Year 9 Science · Unit 4 · Lesson 15
Apply Worksheet
Learning Goals
True or False? Fix the false ones
Circle T or F for each statement. If the statement is false, rewrite it correctly on the line below.
A scientific argument is made of a claim, evidence and reasoning.
Correct it:
A large number of likes is strong evidence that a claim is true.
Correct it:
A graph axis that starts above zero can make a small change look much larger.
Correct it:
A correlation in the data proves that one thing caused the other.
Correct it:
Scenario
A viral post claims: "Our new brain supplement boosts memory by 40 percent." It shows a bold graph whose vertical axis starts at 35 instead of 0, quotes one happy customer, and has over fifty thousand likes. There is no link to a peer-reviewed trial.

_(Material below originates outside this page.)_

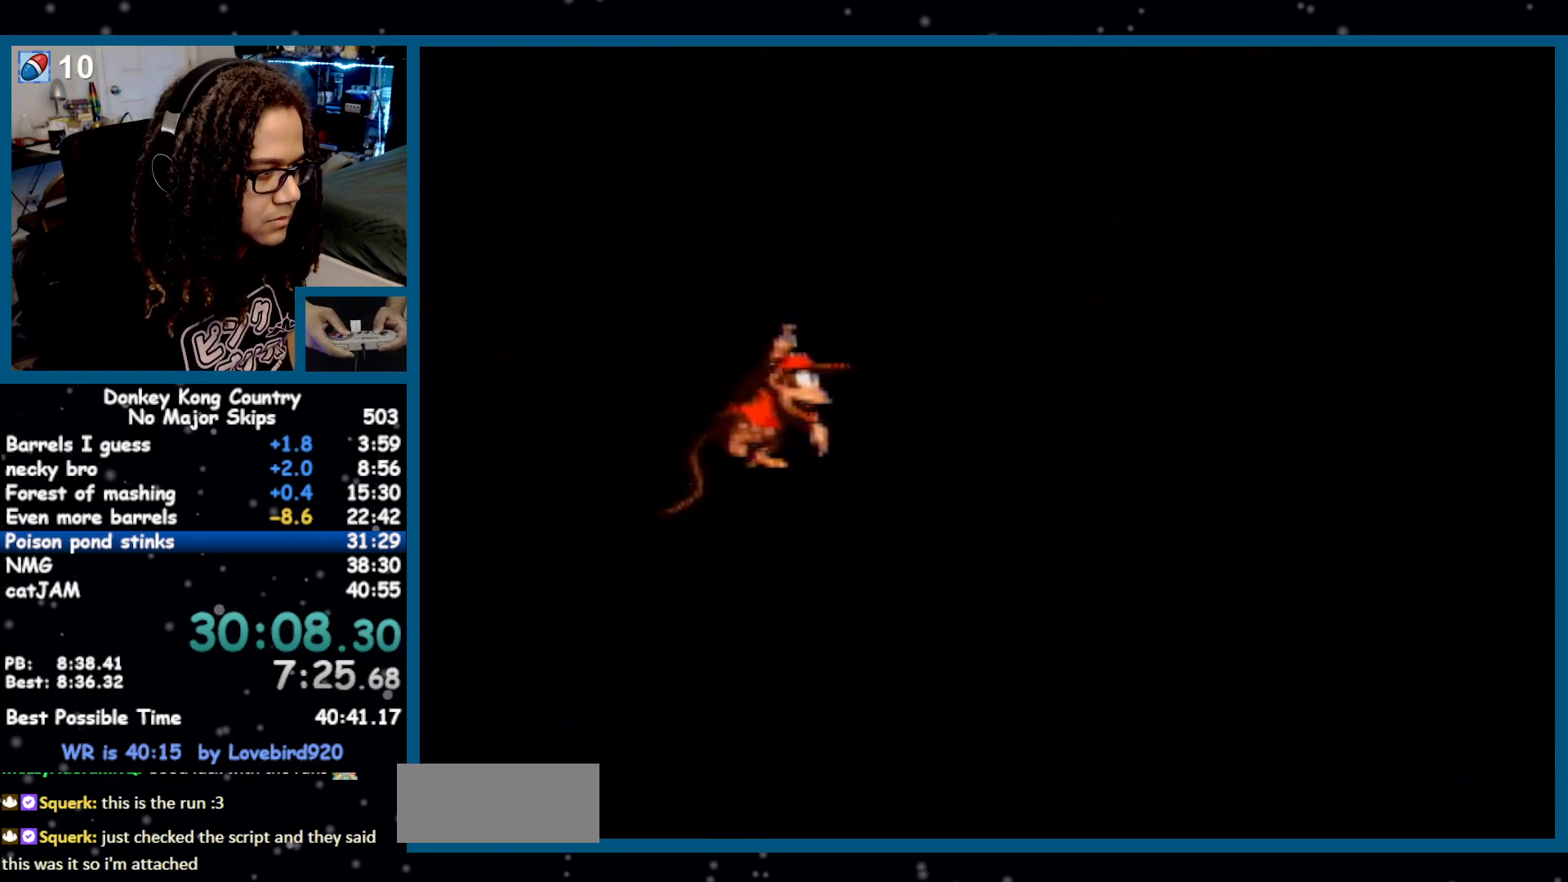
{"buttons": ["Y"], "events": [[17, "DPAD_RIGHT", "up"]]}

(a) Where does the "evidence" in this post come from, and why is it weak? Give one reason.
(b) Explain what the graph's vertical axis starting at 35 does to how the result looks, and name the unit skill that spots it.

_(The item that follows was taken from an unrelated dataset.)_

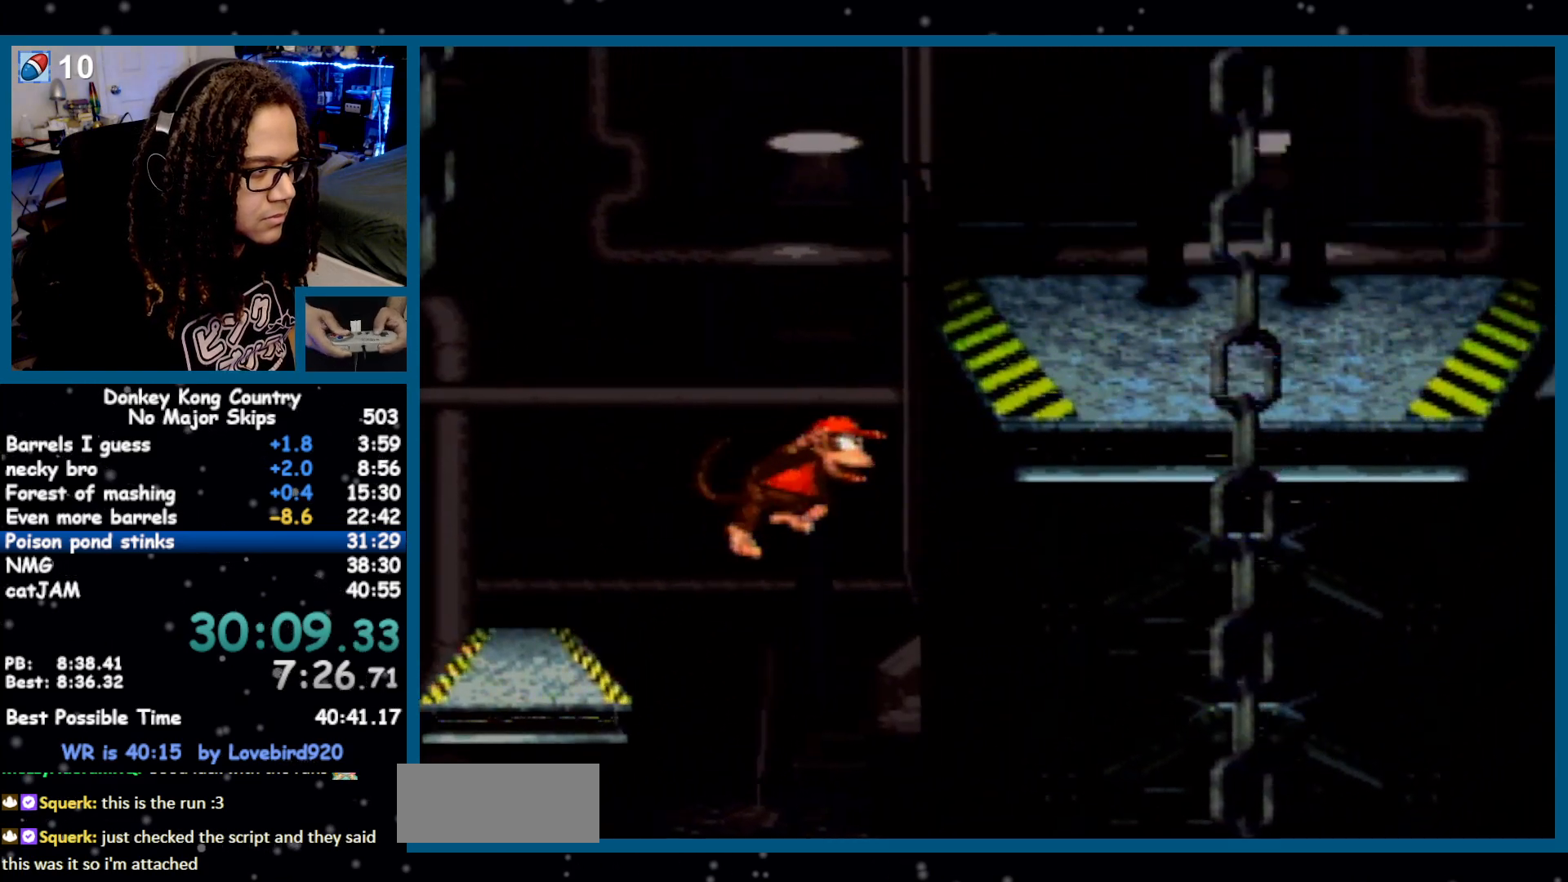
{"buttons": ["DPAD_RIGHT"], "events": [[267, "B", "up"], [483, "Y", "up"]]}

(c) The customers who took the supplement also studied more. Explain why this means the link is correlation rather than proven causation.
1. Deciding whether to buy the supplement is partly evidence and partly values. Give one evidence question and one values question you would ask before deciding.
2. Write a one-sentence claim about whether to trust the supplement post, then back it with one piece of evidence and one line of reasoning.
Wrap Up
In one sentence, what was the main idea of this lesson?